What you need to do. Pull out every line of the listing below that contains the string "Each", and copy those lines in full. Case counts.

Working data.

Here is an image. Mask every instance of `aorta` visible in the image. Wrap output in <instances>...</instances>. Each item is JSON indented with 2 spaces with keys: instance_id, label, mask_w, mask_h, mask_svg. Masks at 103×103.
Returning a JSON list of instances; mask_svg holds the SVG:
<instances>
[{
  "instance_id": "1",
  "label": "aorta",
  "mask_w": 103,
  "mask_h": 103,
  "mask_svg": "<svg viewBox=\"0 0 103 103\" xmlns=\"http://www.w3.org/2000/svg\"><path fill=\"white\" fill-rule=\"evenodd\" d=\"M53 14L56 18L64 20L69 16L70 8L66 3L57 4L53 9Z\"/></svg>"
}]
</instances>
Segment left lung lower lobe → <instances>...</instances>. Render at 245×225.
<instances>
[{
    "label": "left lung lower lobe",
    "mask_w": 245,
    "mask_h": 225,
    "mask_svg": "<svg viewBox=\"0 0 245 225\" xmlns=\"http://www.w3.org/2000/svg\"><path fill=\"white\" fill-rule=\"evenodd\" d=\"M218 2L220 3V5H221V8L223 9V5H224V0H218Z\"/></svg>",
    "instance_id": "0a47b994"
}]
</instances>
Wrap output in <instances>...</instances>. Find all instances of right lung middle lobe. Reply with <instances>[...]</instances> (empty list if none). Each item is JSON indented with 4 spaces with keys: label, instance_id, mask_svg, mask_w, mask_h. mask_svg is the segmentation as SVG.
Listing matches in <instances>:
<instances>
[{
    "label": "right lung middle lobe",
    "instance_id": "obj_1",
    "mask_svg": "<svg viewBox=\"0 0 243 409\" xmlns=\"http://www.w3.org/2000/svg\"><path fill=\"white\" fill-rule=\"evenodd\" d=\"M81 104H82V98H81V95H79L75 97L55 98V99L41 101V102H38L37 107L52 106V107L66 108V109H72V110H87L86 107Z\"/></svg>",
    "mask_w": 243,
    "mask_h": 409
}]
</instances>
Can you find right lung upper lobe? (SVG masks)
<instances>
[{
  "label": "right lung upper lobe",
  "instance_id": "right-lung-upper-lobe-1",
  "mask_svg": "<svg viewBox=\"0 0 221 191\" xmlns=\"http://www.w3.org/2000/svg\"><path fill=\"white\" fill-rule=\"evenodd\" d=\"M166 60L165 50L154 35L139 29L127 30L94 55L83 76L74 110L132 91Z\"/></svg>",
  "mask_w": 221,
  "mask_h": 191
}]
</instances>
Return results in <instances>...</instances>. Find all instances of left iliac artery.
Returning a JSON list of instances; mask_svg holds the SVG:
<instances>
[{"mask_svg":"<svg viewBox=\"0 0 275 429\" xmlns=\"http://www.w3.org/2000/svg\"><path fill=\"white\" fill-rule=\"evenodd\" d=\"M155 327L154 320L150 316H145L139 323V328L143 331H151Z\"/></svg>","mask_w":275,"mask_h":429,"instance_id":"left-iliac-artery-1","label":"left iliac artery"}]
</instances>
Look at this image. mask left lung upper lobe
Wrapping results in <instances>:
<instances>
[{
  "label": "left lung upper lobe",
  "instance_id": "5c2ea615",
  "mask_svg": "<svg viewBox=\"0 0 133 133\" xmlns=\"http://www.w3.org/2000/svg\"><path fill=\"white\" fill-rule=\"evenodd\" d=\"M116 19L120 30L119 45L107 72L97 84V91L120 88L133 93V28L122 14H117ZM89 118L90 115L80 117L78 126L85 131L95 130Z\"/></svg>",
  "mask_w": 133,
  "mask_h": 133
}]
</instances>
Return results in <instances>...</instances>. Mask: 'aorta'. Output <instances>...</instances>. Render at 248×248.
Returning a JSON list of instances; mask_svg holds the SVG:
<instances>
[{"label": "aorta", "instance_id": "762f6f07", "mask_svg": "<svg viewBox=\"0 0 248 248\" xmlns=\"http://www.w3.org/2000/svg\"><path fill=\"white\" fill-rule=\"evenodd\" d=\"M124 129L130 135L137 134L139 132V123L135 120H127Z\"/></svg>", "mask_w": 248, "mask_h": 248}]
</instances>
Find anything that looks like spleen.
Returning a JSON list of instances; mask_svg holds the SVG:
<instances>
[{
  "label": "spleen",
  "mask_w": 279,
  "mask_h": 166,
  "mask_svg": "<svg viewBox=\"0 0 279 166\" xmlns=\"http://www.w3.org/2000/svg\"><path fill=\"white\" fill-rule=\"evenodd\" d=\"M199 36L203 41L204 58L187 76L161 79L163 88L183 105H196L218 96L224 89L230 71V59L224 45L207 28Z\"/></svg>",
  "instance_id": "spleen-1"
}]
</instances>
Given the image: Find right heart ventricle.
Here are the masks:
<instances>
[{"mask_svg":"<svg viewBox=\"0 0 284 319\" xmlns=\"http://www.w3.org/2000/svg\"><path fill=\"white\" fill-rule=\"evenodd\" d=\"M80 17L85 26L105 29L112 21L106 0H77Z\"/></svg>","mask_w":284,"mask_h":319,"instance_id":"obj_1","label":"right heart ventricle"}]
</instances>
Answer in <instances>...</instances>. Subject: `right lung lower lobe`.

The answer.
Here is an image. Mask every instance of `aorta` visible in the image. Wrap output in <instances>...</instances>. Each item is JSON indented with 2 spaces with keys: instance_id, label, mask_w, mask_h, mask_svg. Masks at 103×103.
Wrap output in <instances>...</instances>. Find all instances of right lung middle lobe. Reply with <instances>[...]</instances> (empty list if none). Each item is JSON indented with 4 spaces with keys: label, instance_id, mask_svg, mask_w, mask_h. mask_svg is the segmentation as SVG.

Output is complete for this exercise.